Ran a fidget spinner factory in his bedroom — Bought 1,000 skateboard bearings from China, set up overnight print cycles, spray-painted and assembled them in his garage, and sold them through a network of kid distributors at other schools. The county shut it down after two months, officially because school food vendors have exclusive selling rights on school property.
“Healthy disrespect for authority” — He wants unconventional outcomes, and institutions enforce convention. He believes creativity comes from free-spirited individuals, not conventional paths.

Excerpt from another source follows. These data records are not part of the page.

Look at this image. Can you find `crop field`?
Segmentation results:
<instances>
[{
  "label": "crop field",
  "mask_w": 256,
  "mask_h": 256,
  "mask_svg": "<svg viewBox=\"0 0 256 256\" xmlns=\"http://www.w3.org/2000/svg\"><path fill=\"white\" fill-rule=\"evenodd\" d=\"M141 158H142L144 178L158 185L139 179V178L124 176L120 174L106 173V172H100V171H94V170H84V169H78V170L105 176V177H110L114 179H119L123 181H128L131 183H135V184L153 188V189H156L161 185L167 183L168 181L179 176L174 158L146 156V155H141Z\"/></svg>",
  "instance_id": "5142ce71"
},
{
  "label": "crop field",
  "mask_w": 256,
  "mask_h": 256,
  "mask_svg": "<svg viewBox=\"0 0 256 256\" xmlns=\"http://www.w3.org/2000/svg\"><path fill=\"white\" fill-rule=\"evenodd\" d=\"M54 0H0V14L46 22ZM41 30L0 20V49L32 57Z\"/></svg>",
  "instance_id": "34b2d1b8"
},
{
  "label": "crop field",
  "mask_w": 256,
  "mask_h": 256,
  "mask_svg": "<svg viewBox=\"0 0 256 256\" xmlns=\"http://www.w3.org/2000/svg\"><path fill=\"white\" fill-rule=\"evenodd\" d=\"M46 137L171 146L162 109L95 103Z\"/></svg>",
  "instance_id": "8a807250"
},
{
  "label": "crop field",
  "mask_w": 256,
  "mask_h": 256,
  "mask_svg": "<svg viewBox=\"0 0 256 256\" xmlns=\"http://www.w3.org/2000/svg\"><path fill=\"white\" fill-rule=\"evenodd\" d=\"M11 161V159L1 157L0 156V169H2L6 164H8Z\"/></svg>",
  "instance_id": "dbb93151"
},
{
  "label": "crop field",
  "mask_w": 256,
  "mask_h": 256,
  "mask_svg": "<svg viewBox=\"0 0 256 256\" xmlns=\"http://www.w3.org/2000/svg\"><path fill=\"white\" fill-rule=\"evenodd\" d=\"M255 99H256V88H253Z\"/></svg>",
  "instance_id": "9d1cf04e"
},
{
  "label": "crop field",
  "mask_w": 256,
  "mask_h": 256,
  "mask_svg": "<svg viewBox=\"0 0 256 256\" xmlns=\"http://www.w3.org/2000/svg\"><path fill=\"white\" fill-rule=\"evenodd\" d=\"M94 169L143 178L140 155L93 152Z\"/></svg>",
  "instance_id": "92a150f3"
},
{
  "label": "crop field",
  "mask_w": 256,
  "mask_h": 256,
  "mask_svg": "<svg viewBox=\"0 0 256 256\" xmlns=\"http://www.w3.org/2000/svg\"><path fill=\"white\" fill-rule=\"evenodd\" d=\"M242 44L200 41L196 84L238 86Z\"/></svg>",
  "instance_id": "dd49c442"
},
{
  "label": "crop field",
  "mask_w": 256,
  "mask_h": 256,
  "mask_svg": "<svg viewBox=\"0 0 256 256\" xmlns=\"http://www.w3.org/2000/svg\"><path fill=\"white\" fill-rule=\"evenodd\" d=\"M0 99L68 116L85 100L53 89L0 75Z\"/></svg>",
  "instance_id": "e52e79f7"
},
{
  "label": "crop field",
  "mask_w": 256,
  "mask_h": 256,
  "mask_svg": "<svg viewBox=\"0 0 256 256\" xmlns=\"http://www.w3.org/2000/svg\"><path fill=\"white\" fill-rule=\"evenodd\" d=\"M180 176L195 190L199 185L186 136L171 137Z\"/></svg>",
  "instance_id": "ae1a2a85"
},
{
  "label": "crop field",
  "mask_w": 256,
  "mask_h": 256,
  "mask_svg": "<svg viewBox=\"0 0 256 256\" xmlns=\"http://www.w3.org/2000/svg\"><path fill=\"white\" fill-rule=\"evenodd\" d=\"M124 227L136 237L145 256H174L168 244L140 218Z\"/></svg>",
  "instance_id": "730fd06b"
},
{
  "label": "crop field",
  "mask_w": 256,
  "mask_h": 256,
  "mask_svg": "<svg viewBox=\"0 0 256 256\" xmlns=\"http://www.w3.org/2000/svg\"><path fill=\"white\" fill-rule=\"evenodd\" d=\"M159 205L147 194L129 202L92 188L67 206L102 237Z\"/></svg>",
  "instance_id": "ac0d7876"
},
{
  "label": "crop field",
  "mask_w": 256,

Built a liquid fuel rocket engine in ~24 hours on a whim before Thanksgiving. Designed it for remote firing but had to stand six feet away with a USB cable because the power supply hadn’t arrived. His jacket caught fire from unburnt ethanol spray due to injector over-pressure events. He keeps the burnt jacket as a trophy.
Chose xAI over SpaceX or Tesla for maximum individual leverage — As the newest and smallest of Elon’s companies, his proportional impact on decisions and implementation is far larger. He also found he’s actually faster at xAI than on his own because the groundwork and team have already solved steps he’d otherwise do from scratch.